From Wikileaks (via Vinay Gupta):
Judge rules two psychologists, Mitchell and Jessen, who made millions as consultants for the CIA's torture program can face trial.
How do you get into the business of being a torture consultant? Good question because when they started:
Neither man had ever carried out a real interrogation, had language skills or expertise on al Qaeda - the chief enemy in the war on terror - when the CIA handpicked Mitchell and Jessen to spearhead its supposed intelligence gathering program shortly after the Sept. 11, 2001, terrorist attacks. Their psychology backgrounds were in family therapy; their Ph.D. dissertations were on high blood pressure.

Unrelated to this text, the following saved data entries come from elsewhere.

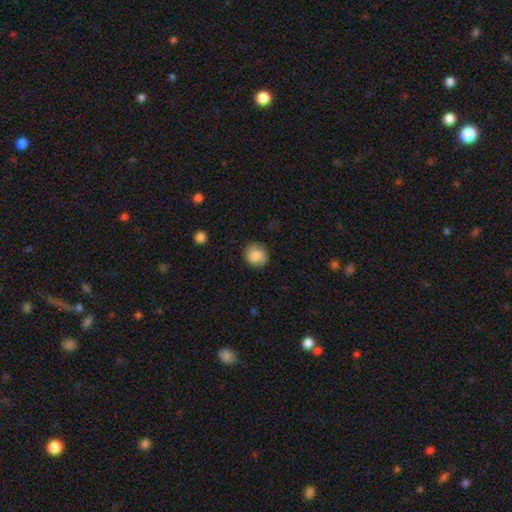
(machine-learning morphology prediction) A smooth galaxy with no disk features (87%) that is round (87%).

Vote fractions:
- Smooth or featured? smooth: 87% / star or artifact: 8% / featured or disk: 5%
- How rounded? round: 87% / in between: 12% / cigar-shaped: 1%
- Merging? none: 88% / minor disturbance: 8% / major disturbance: 2% / merger: 1%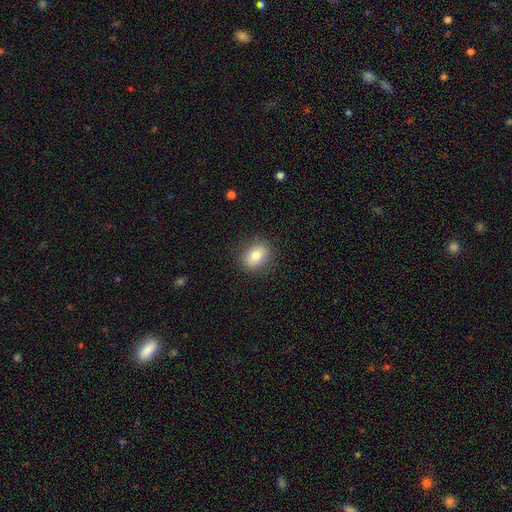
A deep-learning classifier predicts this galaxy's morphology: This appears to be a smooth galaxy with no disk features (79%) that is in between round and cigar-shaped (53%). Merging: none (87%).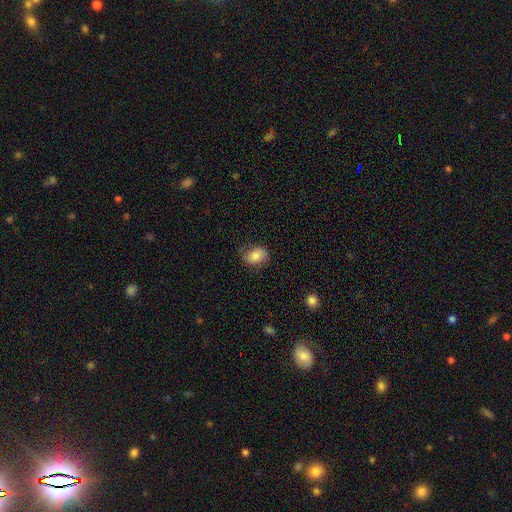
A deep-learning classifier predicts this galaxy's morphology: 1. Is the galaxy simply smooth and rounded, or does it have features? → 79% smooth, 13% featured or disk, 8% star or artifact.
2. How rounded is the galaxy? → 70% in between, 29% round, 1% cigar-shaped.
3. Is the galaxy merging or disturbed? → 74% none, 20% minor disturbance, 5% major disturbance, 1% merger.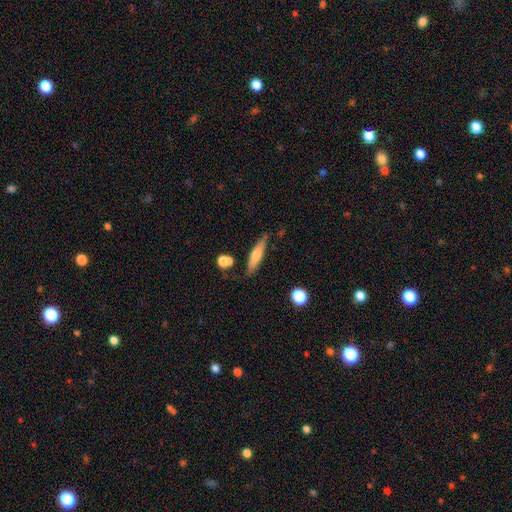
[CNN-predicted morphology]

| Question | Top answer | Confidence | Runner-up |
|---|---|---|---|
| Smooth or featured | smooth | 53% | featured or disk (40%) |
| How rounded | cigar-shaped | 78% | in between (19%) |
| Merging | none | 74% | minor disturbance (16%) |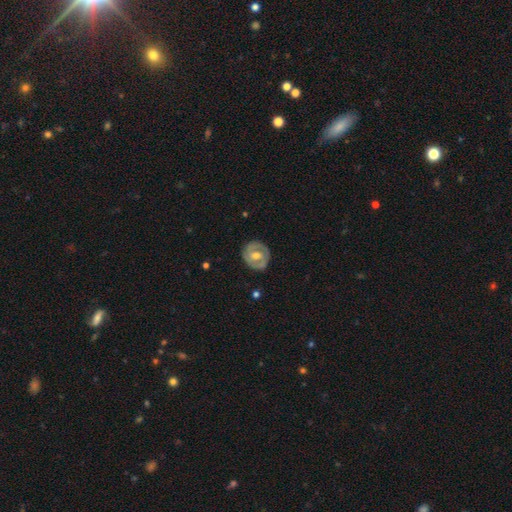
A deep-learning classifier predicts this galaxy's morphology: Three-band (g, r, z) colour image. It shows a featured or disk galaxy (60%) with no bar (44%), no spiral arms (62%) and a moderate central bulge (74%). Merging: none (82%).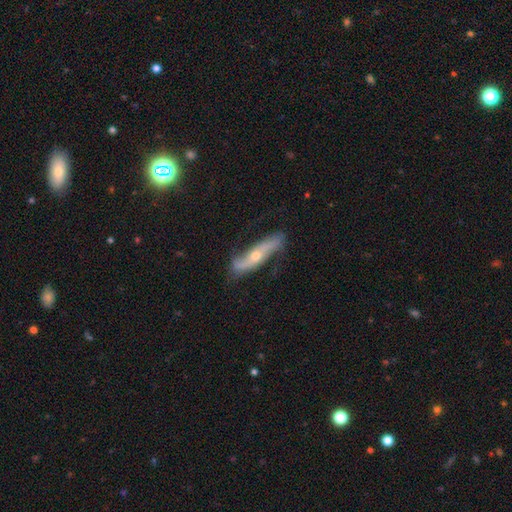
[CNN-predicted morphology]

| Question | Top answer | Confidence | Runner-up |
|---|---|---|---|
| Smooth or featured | featured or disk | 74% | smooth (19%) |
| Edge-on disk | no | 61% | yes (39%) |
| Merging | none | 69% | minor disturbance (22%) |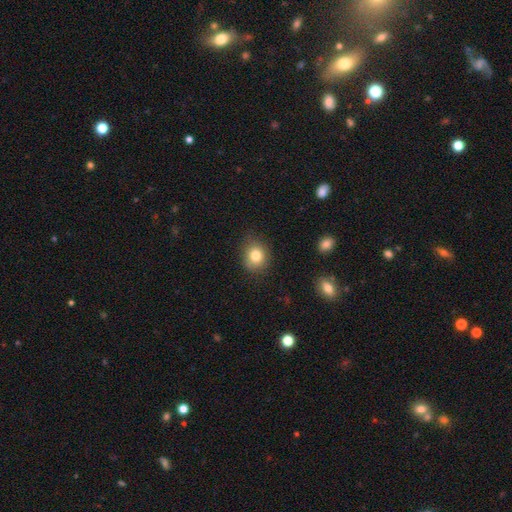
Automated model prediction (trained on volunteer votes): A smooth galaxy with no disk features (80%) that is round (73%). Merging: none (80%).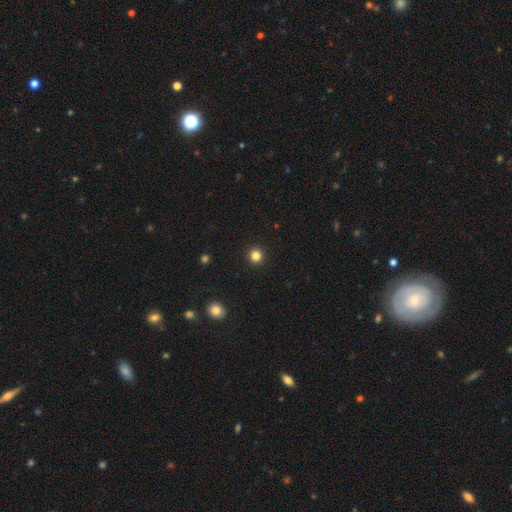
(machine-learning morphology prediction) Smooth or featured: smooth — 83% (star or artifact — 13%)
How rounded: round — 96% (in between — 4%)
Merging: none — 94% (minor disturbance — 4%)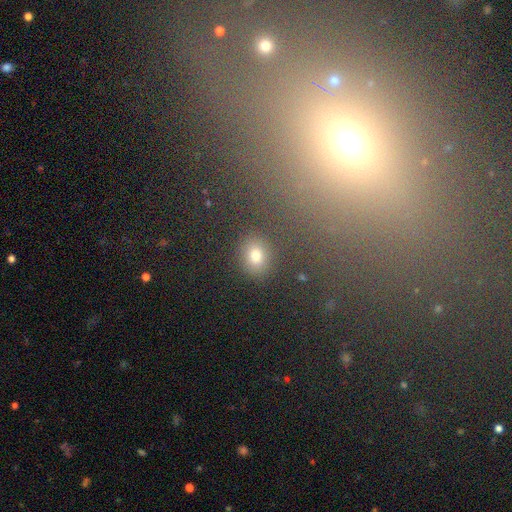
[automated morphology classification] A smooth galaxy with no disk features (75%) that is round (59%). Merging: none (88%).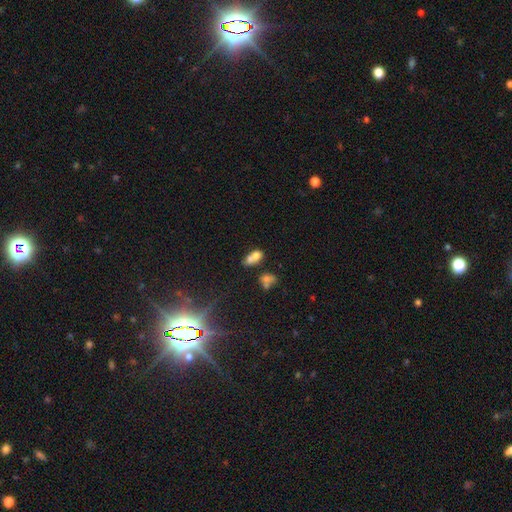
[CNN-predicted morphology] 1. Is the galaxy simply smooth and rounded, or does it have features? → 67% smooth, 20% featured or disk, 13% star or artifact.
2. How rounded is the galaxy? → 66% in between, 31% round, 3% cigar-shaped.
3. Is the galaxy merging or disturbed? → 62% merger, 23% none, 9% minor disturbance, 6% major disturbance.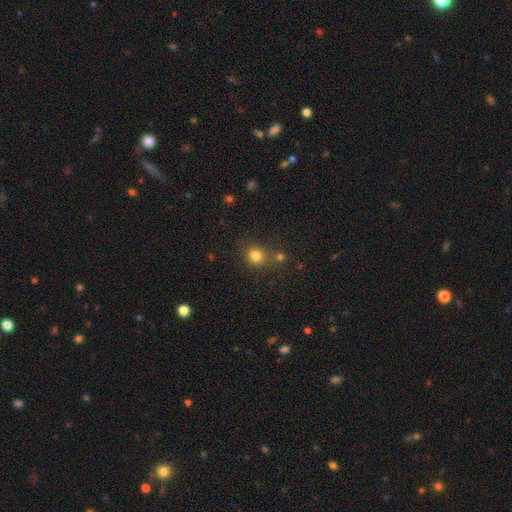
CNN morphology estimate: This appears to be a smooth galaxy with no disk features (80%) that is round (81%). Merging: none (68%).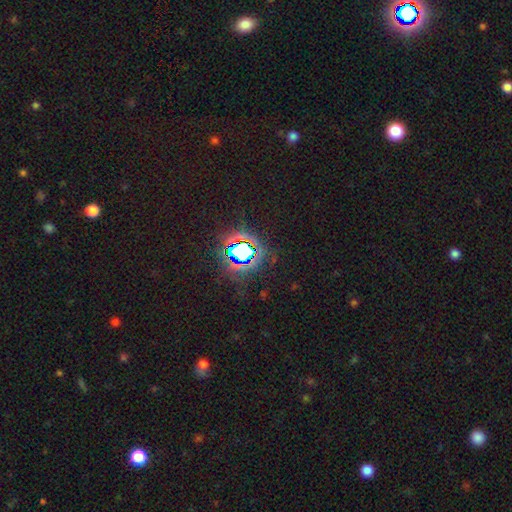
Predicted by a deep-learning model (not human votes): Overall: star or artifact (79%).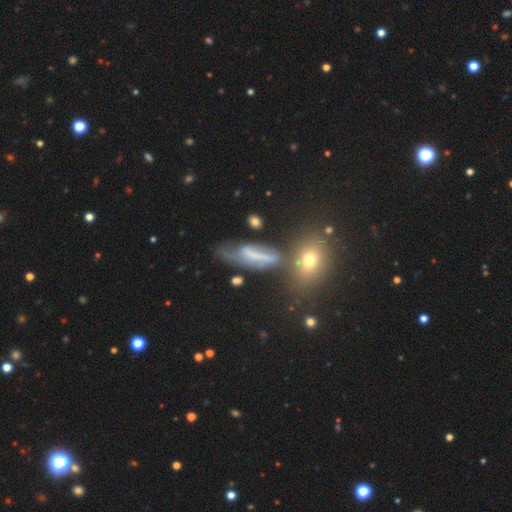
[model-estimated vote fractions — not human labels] Smooth or featured? featured or disk (51%)
Edge-on disk? no (65%)
Merging? none (42%)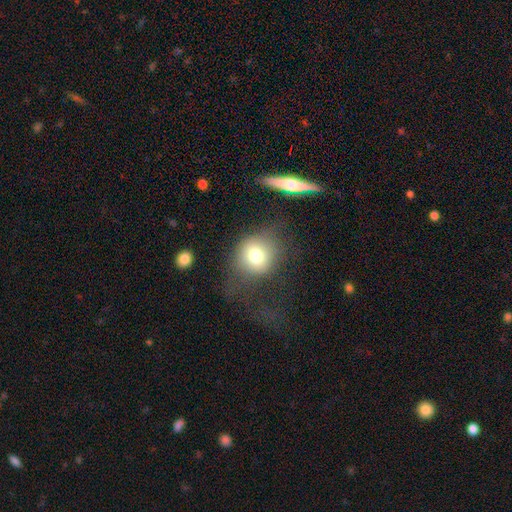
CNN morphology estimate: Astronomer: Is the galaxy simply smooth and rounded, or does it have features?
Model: smooth — 72%.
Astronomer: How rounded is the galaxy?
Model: round — 77%.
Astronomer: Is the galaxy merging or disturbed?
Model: none — 55%.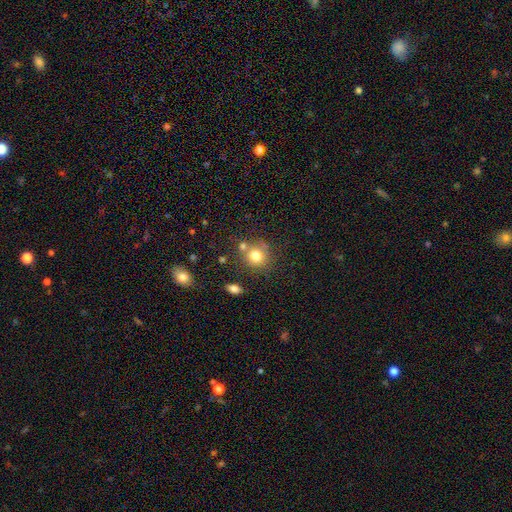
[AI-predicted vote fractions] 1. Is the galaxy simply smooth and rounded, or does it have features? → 77% smooth, 12% star or artifact, 11% featured or disk.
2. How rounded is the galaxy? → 87% round, 12% in between, 1% cigar-shaped.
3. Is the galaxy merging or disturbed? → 66% none, 17% merger, 12% minor disturbance, 4% major disturbance.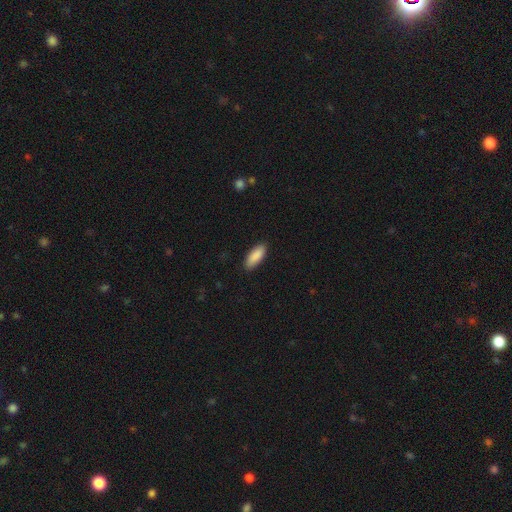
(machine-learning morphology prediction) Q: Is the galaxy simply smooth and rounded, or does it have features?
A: smooth — 90%.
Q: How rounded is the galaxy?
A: in between — 77%.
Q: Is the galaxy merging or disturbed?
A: none — 88%.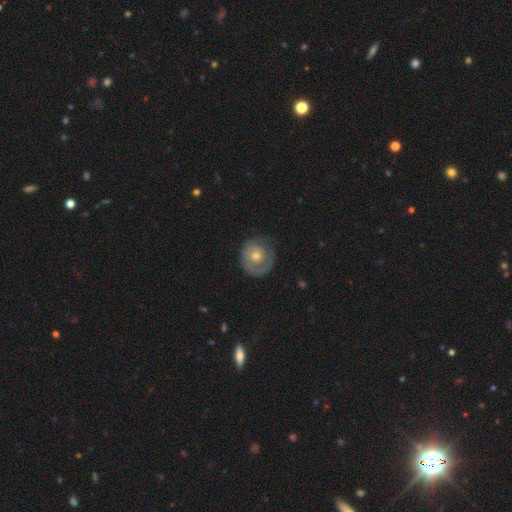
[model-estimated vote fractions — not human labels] smooth_or_featured: featured or disk (p=0.58) [alt: smooth p=0.35]
disk_edge_on: no (p=0.97) [alt: yes p=0.03]
bar: no (p=0.85) [alt: weak p=0.13]
has_spiral_arms: yes (p=0.69) [alt: no p=0.31]
bulge_size: moderate (p=0.63) [alt: small p=0.30]
merging: none (p=0.70) [alt: minor disturbance p=0.19]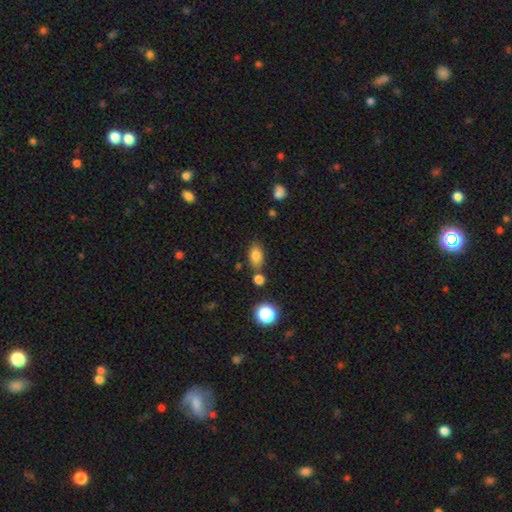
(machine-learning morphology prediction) smooth-or-featured: smooth: 81% | star or artifact: 11% | featured or disk: 8%
  how-rounded: in between: 86% | round: 11% | cigar-shaped: 3%
  merging: none: 70% | minor disturbance: 14% | merger: 12% | major disturbance: 4%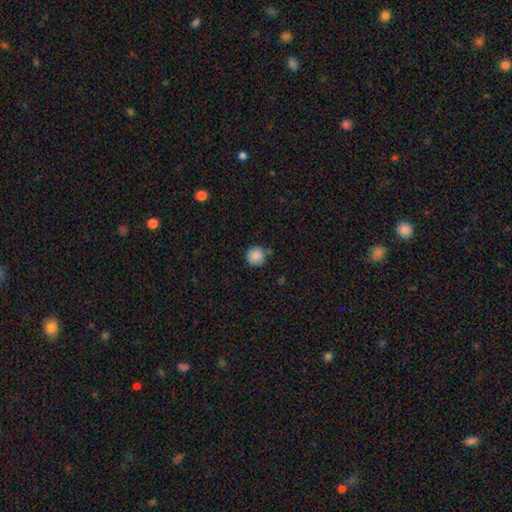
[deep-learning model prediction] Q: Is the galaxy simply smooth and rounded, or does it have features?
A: smooth — 86%.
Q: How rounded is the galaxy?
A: round — 94%.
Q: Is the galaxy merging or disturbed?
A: none — 78%.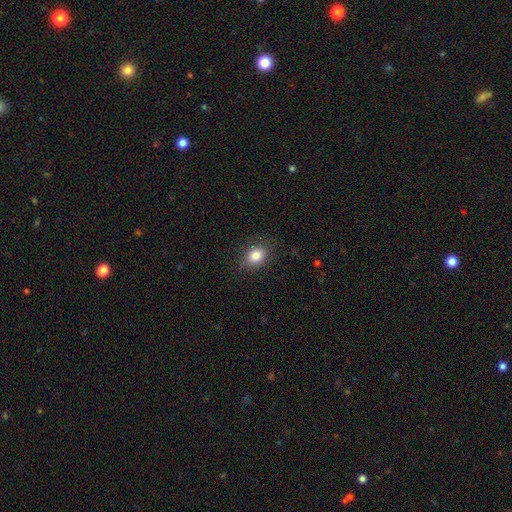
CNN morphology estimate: Smooth or featured?
  - smooth: 84% *
  - star or artifact: 9%
  - featured or disk: 7%
How rounded?
  - in between: 56% *
  - round: 43%
  - cigar-shaped: 1%
Merging?
  - none: 81% *
  - minor disturbance: 14%
  - major disturbance: 4%
  - merger: 1%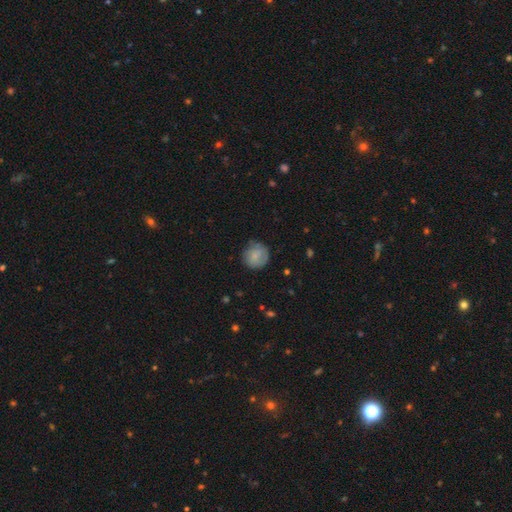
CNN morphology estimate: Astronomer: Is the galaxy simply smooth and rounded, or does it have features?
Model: smooth — 75%.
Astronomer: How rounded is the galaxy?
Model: round — 89%.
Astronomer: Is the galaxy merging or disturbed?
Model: none — 71%.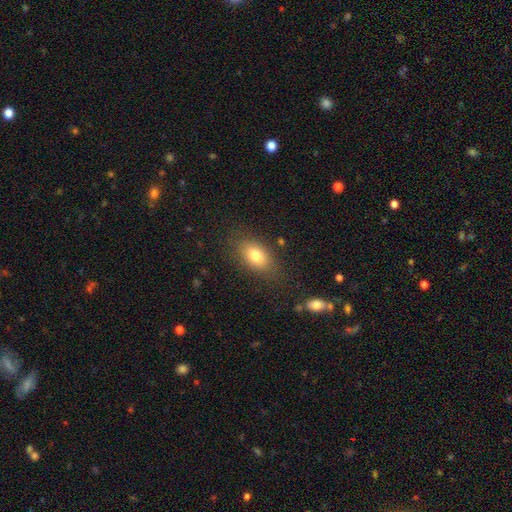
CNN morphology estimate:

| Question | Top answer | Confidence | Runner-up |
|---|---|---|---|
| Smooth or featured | smooth | 79% | featured or disk (12%) |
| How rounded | in between | 85% | round (12%) |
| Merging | none | 81% | minor disturbance (13%) |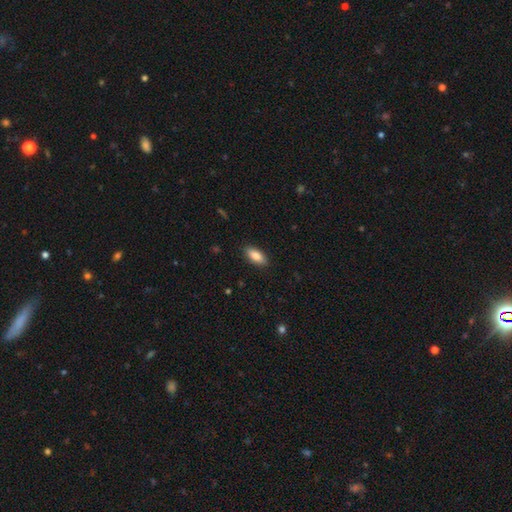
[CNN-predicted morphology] This appears to be a smooth galaxy with no disk features (86%) that is in between round and cigar-shaped (83%). Merging: none (89%).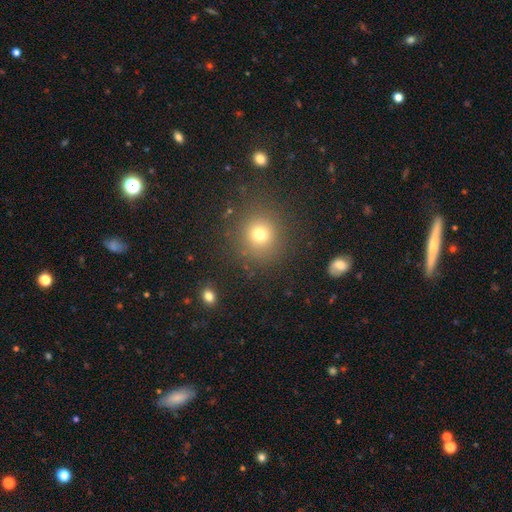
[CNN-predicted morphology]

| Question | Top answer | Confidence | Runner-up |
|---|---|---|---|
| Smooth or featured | smooth | 57% | star or artifact (33%) |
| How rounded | round | 91% | in between (8%) |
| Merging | none | 89% | minor disturbance (6%) |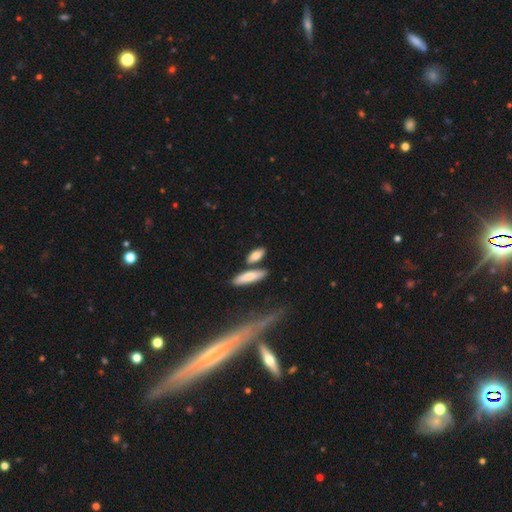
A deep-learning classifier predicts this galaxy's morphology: smooth 77%, featured or disk 16%, star or artifact 6%. Down the decision tree: how rounded — in between (67%); merging — none (65%).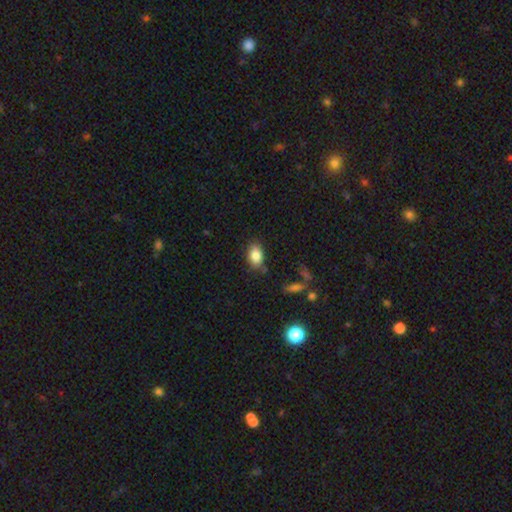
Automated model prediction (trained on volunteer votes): The model was most divided on "merging": none: 75%, minor disturbance: 18%, major disturbance: 4%, merger: 3%. More confident: how rounded — in between (86%); smooth or featured — smooth (85%).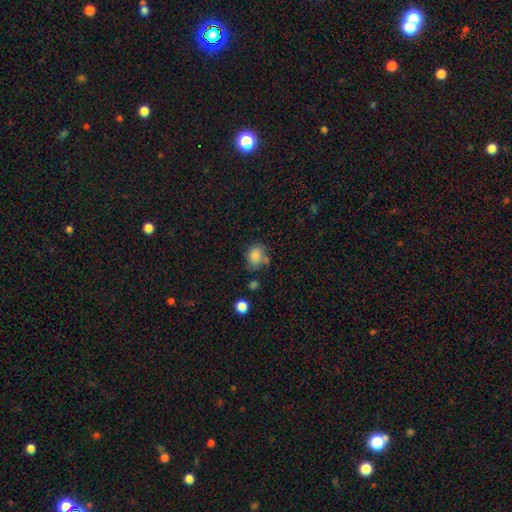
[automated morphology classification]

(Score: 2) by driverless on Monday July 31 2017, @09:39AM (1 child)
It depends. These guys have sworn an oath [ucpress.edu] not to do what they were doing. The Oath of Enlistment [army.mil] doesn't prohibit that, and if it weren't for the Nuremberg Trials sort of making that look bad could be seen as condoning the use of torture if so ordered (disclaimer: I'm not a military lawyer so I don't know if there isn't some subclause of a subclause in the Uniform Code of Military Justice somewhere that prohibits it, but on the fact if it it just says obey orders and follow the UCMJ).
(Score: 3, Informative) by Thexalon on Monday July 31 2017, @02:30PM
The UCMJ is actually quite clear on this point: Anyone subject to the UCMJ must obey lawful orders, and must disobey unlawful orders. So, if, say, somebody ordered National Guardsmen to gun down unarmed protesters (to use a completely hypothetical example [wikipedia.org]), the Guardsmen are supposed to disobey that order and could be prosecuted for their actions.
Torture, being illegal under both US and international law, should never be carried out by US military personnel, even if they are ordered to do so. Of course, the odds are approximately zero that any of them will be court-martialed for it.
The only thing that stops a bad guy with a compiler is a good guy with a compiler.